Game Development – 4th Blog Entry

Hello everyone, and welcome again for yet another blog post about the work I’m doing on our team’s school project, Potato Pirates!

One of the artifacts that I worked on last week was the sprite and animation for the enemy plane that is called “Hunter”.

To understand my work process on this design during last week’s production sprint, we must first go back to the very beginning of the project’s production.

One of the very first things I did in the project was to produce a three-page PDF of so-called “thumbnails” of various air plane designs. Thumbnails are simple, quickly-sketched images meant to give a general feel of a character design – generally used as a means to pick out a design to develop further. This was also the purpose of me doing the thumbnails.

planes_thumbs

After I had done this, I presented them to the rest of our group. We selected a couple of thumbnails to develop into fully realized designs together. These designs were the most urgent ones that was to be implemented into the game in the alpha release – and those were the ones that I worked on at that time. It wasn’t until a while later that the team sat down again to pick out thumbnails to develop for the rest of the enemy plane types.

While some designs had been combinations of sketches, using elements from different thumbnails, the team agreed that the thumb for this enemy type in particular only needed slight adjustments.

hunterthumb

Now, let’s jump back to last week’s work!

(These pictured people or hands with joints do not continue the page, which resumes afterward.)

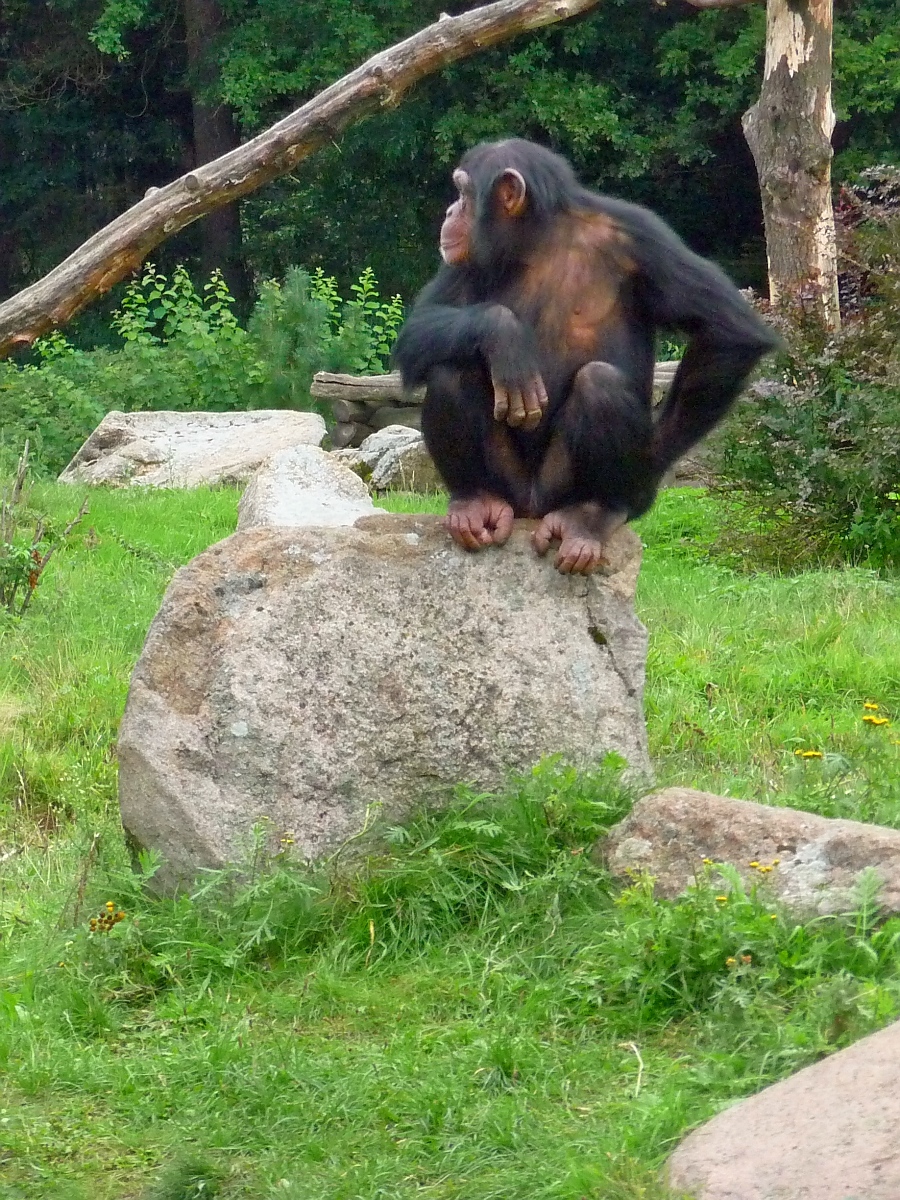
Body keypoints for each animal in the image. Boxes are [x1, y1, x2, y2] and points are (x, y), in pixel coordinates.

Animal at [393, 140, 782, 571]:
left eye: (463, 192)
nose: (450, 212)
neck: (537, 240)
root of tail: (532, 508)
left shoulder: (643, 235)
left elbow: (728, 331)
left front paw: (644, 481)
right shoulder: (463, 258)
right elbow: (416, 329)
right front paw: (503, 334)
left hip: (558, 489)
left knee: (600, 383)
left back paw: (595, 512)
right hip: (512, 486)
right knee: (452, 369)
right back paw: (475, 500)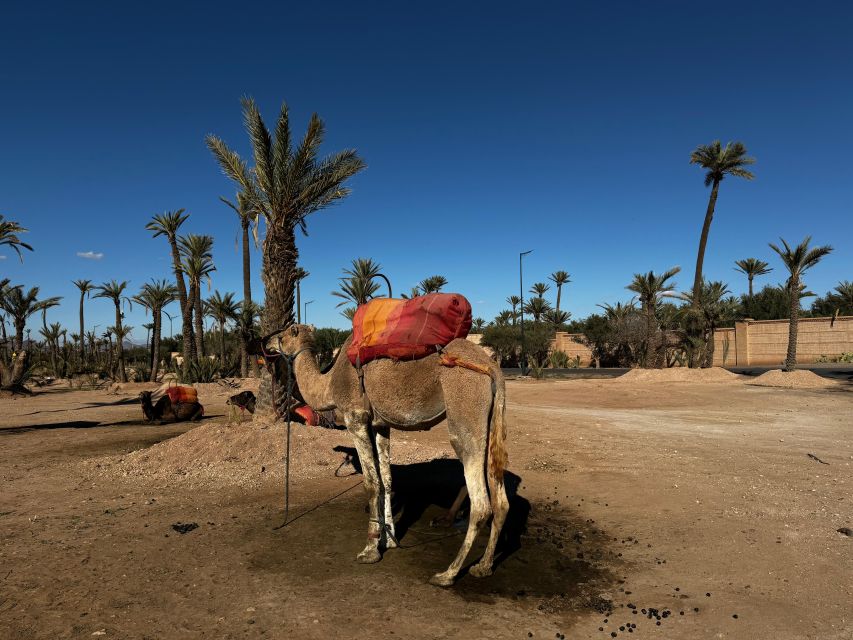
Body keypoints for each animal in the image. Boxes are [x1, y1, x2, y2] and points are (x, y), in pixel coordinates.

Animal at [262, 328, 510, 588]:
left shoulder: (355, 418)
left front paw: (370, 549)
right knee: (501, 500)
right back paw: (483, 566)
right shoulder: (381, 425)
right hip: (492, 418)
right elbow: (387, 481)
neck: (329, 383)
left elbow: (371, 484)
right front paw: (388, 540)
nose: (266, 342)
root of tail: (492, 366)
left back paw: (447, 574)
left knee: (481, 504)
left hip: (465, 409)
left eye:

I started by cleaning up the sketch and refining the line art using Photoshop. While doing this I incorporated some changes that other team members had suggested into the design, such as the rounded back part of the plane and the change from having two rear propellers to one single front propeller. As with the projectile sprite I wrote about last week, I did this in ten times the resolution the finished sprite was to be, as I find that more comfortable when the asset is supposed to be so small in the end.

I then scaled the image down to the appropriate resolution, 120 ×120 pixels. I started colorizing the drawing, picking the colors from the palette in our recently finished graphic style guide. Aside from the colors in their neutral state, his palette also included brighter and darker nuances for shading, and I used those as well.

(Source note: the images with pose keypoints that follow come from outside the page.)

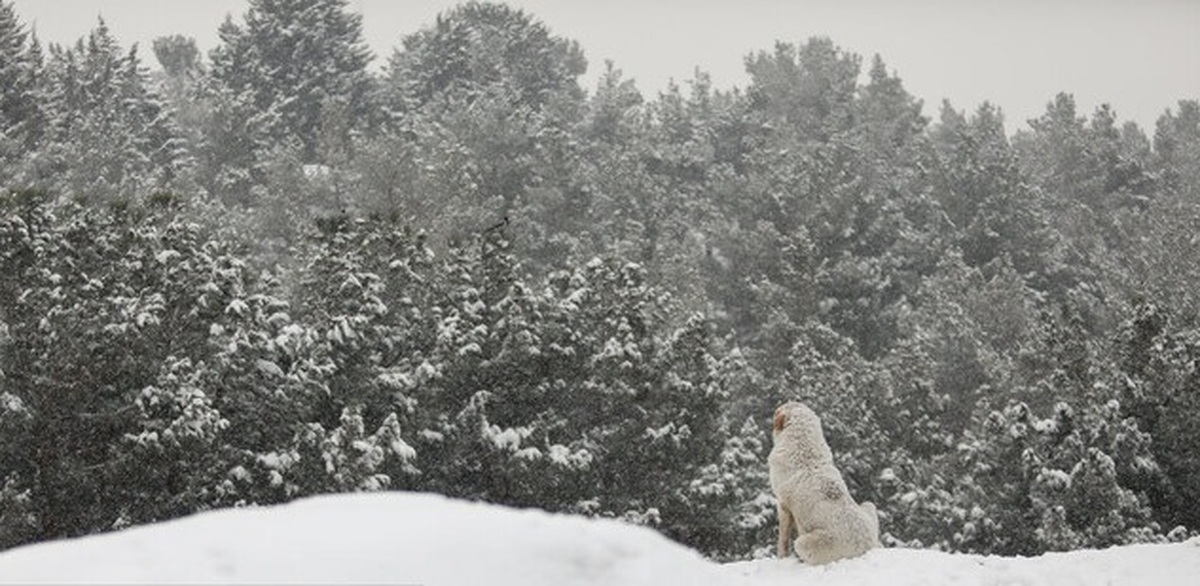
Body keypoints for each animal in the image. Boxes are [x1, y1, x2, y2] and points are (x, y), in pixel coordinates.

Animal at [768, 403, 883, 561]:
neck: (804, 450)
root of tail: (866, 547)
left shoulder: (783, 505)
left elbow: (783, 538)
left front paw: (781, 556)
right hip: (868, 505)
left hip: (804, 543)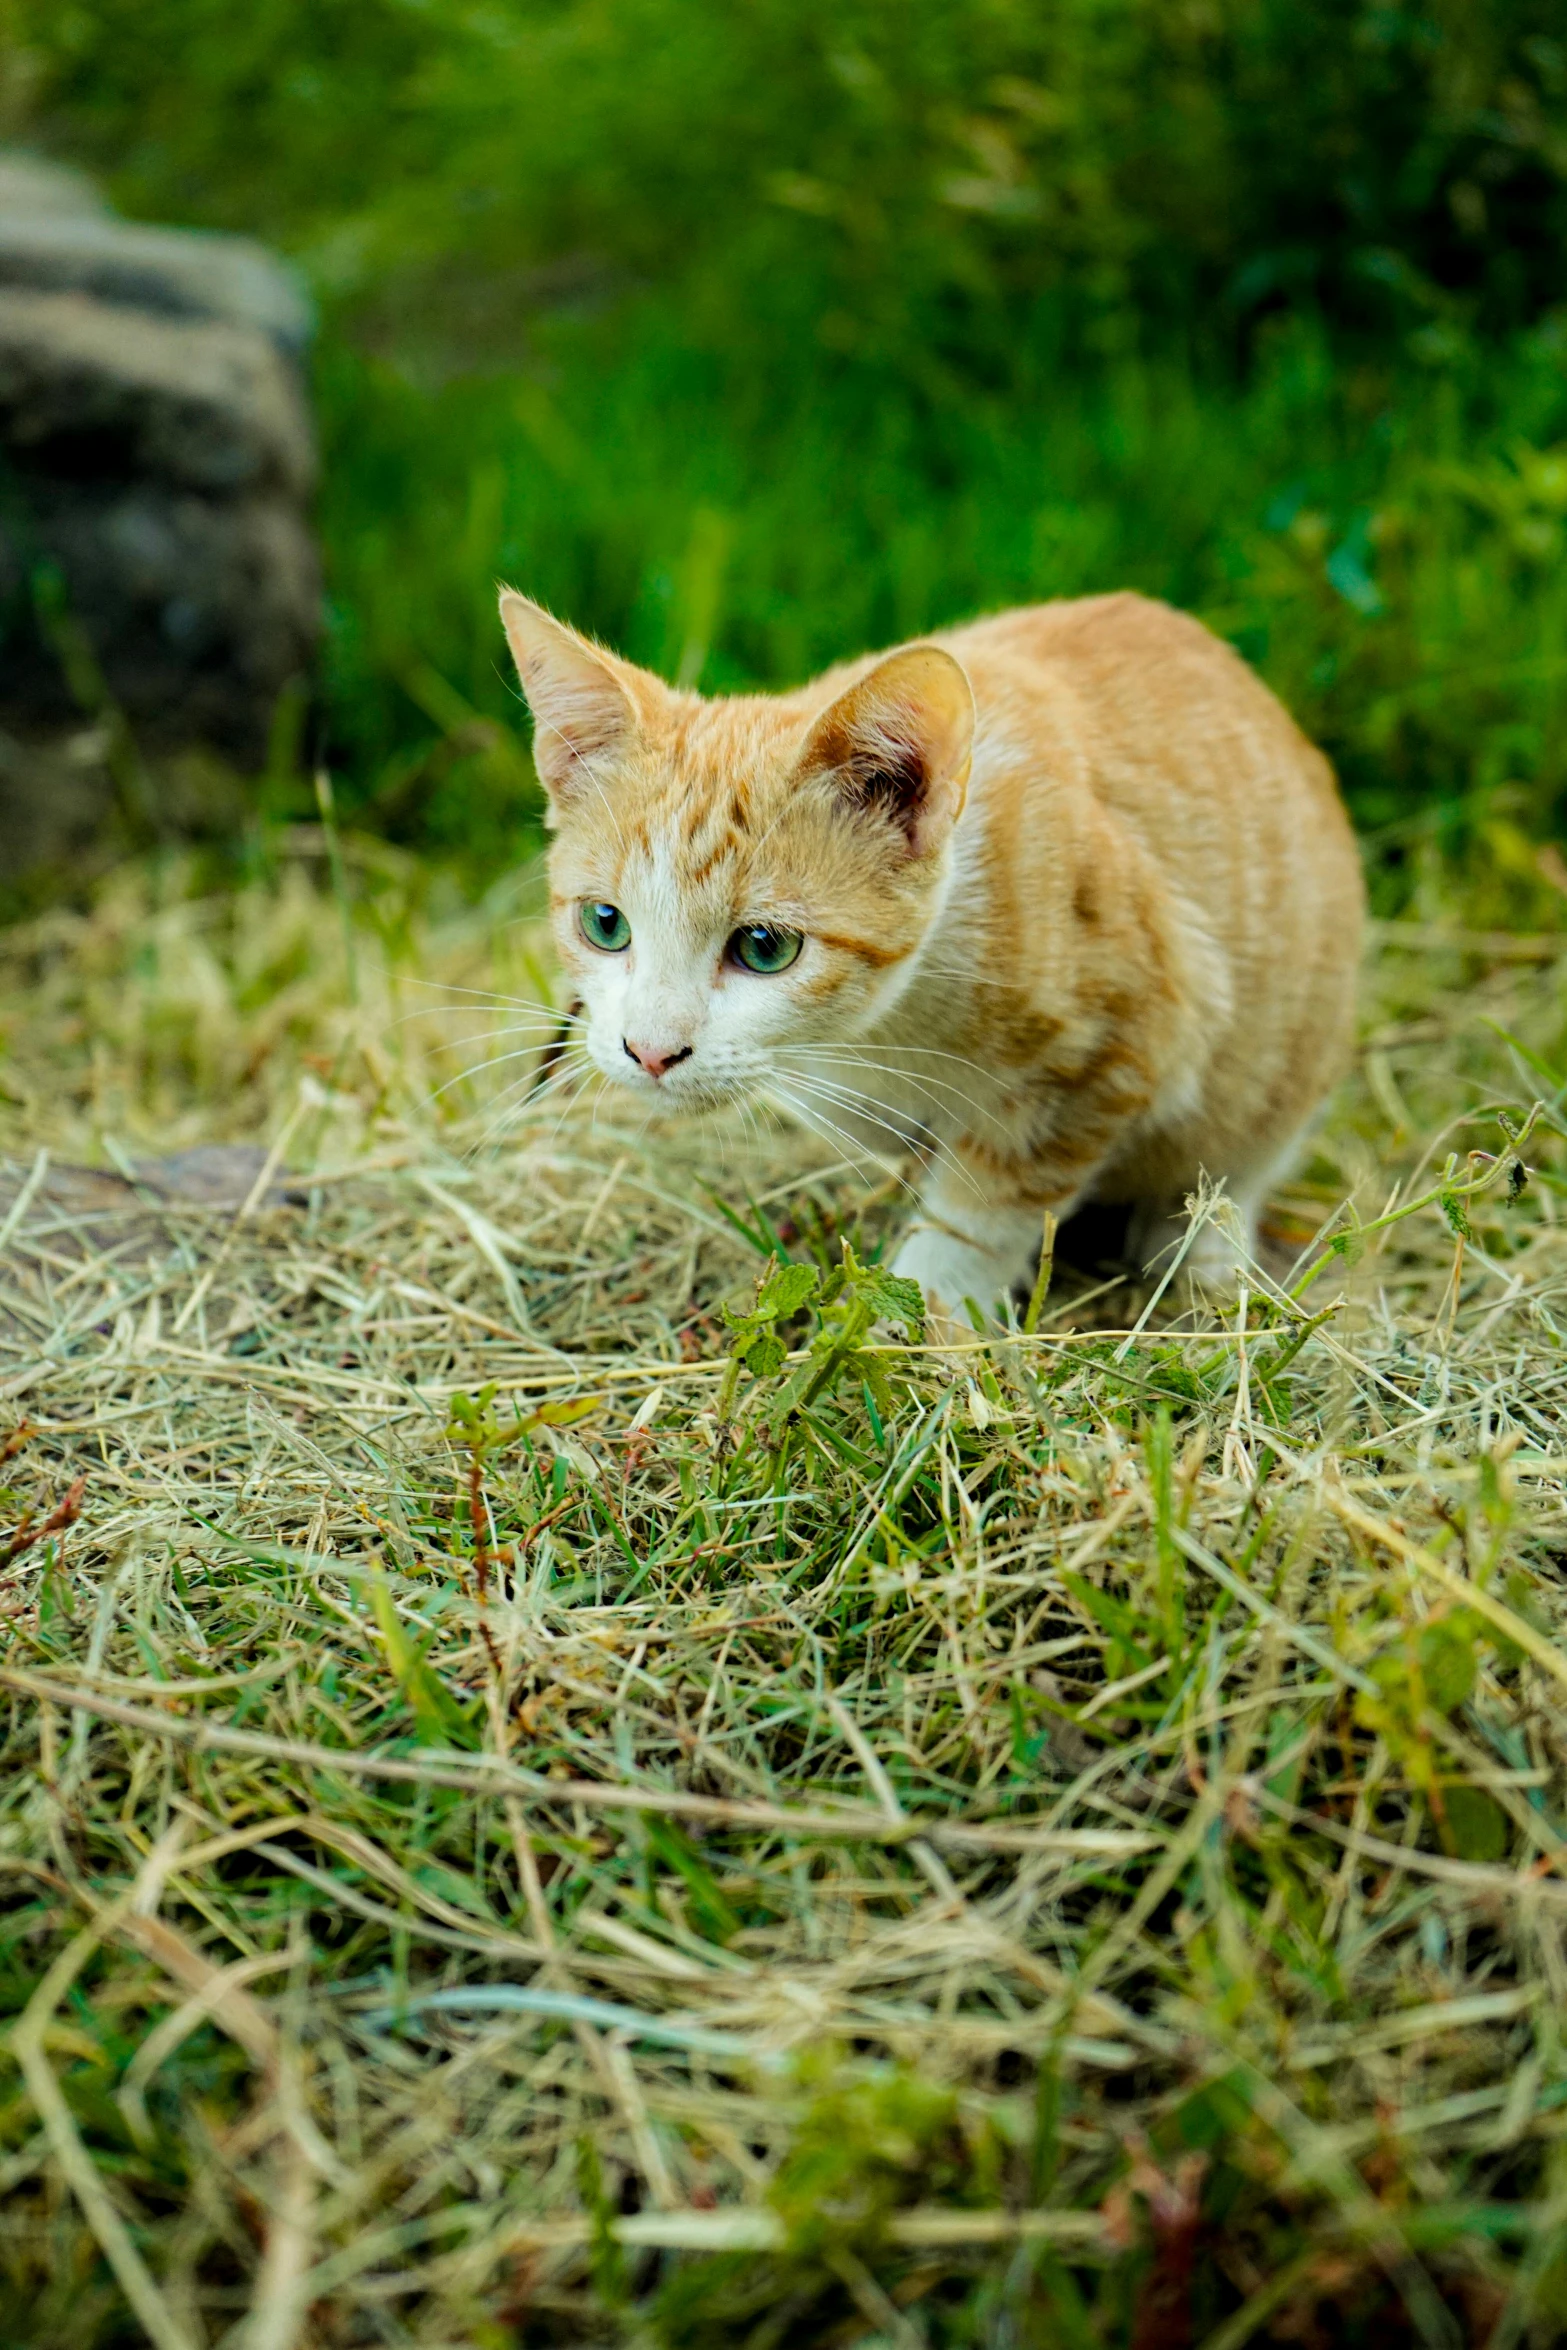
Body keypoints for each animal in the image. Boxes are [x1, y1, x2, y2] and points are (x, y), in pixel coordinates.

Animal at [500, 587, 1362, 1325]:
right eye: (605, 924)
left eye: (764, 947)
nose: (649, 1052)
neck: (878, 1027)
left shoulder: (1119, 1037)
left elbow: (993, 1198)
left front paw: (929, 1302)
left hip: (1289, 1045)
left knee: (1235, 1158)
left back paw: (1202, 1247)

After being finished with colorizing the plane, I went on to redraw the outline of the plane and some details with the outline brush as dictated by said style guide. I also took a propeller animation that I had done earlier and used it in animating the plane.

hunter-animation

After the plane was colorized, in the correct size and with the correct outline and animated, I used the software GlueIT yet again to bake the animation frames into a sprite sheet.